Like most of my colleagues at CorpCounsel.com, I spend most weekdays in our newsroom/cubicle farm, staring at my iMac’s screen. But they let us out every now and then for good behavior, and I decided to be paroled to Perugia, a small university city in central Italy. For a few days, in theory, I wouldn’t think about alternative billing, e-discovery, or the Foreign Corrupt Practices Act.

Well, not so much. The Wal-Mart bribery scandal broke a day after my arrival, and as if to reinforce it, I had lunch with our cover guy from the March print edition of Corporate Counsel, Eni S.p.A. general counsel Massimo Mantovani. He summoned me to Ristorante Piperno in Rome’s old Jewish quarter, famous for its carciofi alla Giudia—flattened and fried artichokes.

I wasn’t interviewing Mantovani on the record, so I can’t go into specifics. He runs one of Italy’s biggest legal departments, some 300 lawyers, and its place in the country’s corporate counsel world is somewhat comparable to that of General Electric’s—both in its predominance and its alumni, who’ve scattered throughout Italy’s companies and law firms. We chatted about the increasing globalization of legal departments everywhere (the U.S. is not an exception, either, he noted) and what he worries about these days. We both brought up the Wal-Mart scandal—and Mantovani talked about how compliance is, more and more, dominating his thoughts and those of his colleagues.

Back in Perugia, I arrived in time for the start of its annual International Journal Festival. This city loves its festivals—Umbria Jazz takes place in July, and features luminaries like Sonny Rollins and even non-jazz performers like Sting and Prince. If it’s October, it’s time for Eurochocolate; one of the city’s biggest employers, the Nestle subsidiary Perugina, produces the famous Baci chocolate-hazelnut confection to the rhythm of some 1.5 million pieces a day.

The journalism festival is an amazing event. It’s all free to attend, and there are panel discussions, workshops, debates, and films throughout Perugia’s historic center. Festival-goers merely have to show up, and a platoon of young people keep the events running smoothly while print, online, and television journalists run around the town and keep the restaurants and bars humming.



For me the festival started with two documentary filmmakers, Gustav Hofer and Luca Ragazzi, whose recent film Italy—Love It or Leave It won them international acclaim and generated quite of lot of soul-searching here. This country has a long, often sad history of sending its people abroad in search of a better life. In recent years, the exodus has featured educated young people who can’t find work after getting their degrees. (Hmmm . . . sounds familiar.)

Festival officials showed the film first, and then threw the medieval city hall venue open for debate among the filmmakers and an expat, and then the audience. For more details, go to i-italy.org.

Today, the IJF’s day two, was busier. Columbia Journalism Review Online’s Justin Peters led The Economist’s Mark Johnson, Charlie Beckett of POLIS/The London School of Economics, and Lucy Chambers of the Open Knowledge Foundation in a discussion of how social media helps connect journalists and their audience—or not.

One of the fascinating tidbits from Johnson was that the editors at his magazine and website found that a big chunk of readers prefer to share their thoughts about articles on third-party sites such as Facebook, rather than in the article’s comments section on economist.com. So they’ve been trying various ways to make it easier to comment, such as letting unregistered visitors say their piece before they (hopefully) register.
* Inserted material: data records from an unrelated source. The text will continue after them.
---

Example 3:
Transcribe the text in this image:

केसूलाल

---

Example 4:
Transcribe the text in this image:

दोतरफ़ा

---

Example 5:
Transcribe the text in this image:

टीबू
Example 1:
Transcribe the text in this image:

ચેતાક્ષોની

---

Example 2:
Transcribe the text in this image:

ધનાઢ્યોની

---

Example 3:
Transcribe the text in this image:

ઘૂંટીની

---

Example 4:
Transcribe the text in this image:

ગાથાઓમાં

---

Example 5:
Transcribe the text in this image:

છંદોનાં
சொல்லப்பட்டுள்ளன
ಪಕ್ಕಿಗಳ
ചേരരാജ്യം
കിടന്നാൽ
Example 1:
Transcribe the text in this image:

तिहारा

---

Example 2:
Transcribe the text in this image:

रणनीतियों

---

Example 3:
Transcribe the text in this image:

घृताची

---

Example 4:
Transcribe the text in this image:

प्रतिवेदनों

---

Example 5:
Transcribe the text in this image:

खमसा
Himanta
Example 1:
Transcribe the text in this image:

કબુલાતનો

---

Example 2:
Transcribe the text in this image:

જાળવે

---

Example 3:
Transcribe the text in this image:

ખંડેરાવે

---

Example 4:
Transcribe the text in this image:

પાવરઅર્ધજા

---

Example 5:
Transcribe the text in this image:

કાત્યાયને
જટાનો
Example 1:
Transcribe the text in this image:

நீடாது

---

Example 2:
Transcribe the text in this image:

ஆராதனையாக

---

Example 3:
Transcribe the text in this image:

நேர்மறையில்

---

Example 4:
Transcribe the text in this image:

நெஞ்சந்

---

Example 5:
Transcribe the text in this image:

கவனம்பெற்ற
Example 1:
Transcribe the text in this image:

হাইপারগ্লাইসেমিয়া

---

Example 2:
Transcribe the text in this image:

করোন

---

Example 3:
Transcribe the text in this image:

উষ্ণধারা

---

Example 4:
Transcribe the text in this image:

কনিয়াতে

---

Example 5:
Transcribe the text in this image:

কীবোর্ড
Another U.K. contingent livened up an afternoon session on the News International phone hacking scandal. The Guardian’s Amelia Hill (who helped break the news and said that NI’s in-house legal team wasn’t untouched by the scandal) and The Times’s David Aaronovitch locked horns over whether readers really care, and the ultimate effects of the episode. Will the government, or some ministers resign? Will News Corp. boss Rupert Murdoch leave the news business, as some shareholders and execs have demanded?

It’s a story that will unfold over the next few months. And the festival in Perugia has a few days left to go. Based on the IJF’s first days, it’s clear to me that my days away from the CorpCounsel offices won’t be disconnected from the goings-on in the in-house world. Away in Perugia, the corporate-law news keeps coming, and it fixes my attention in any language.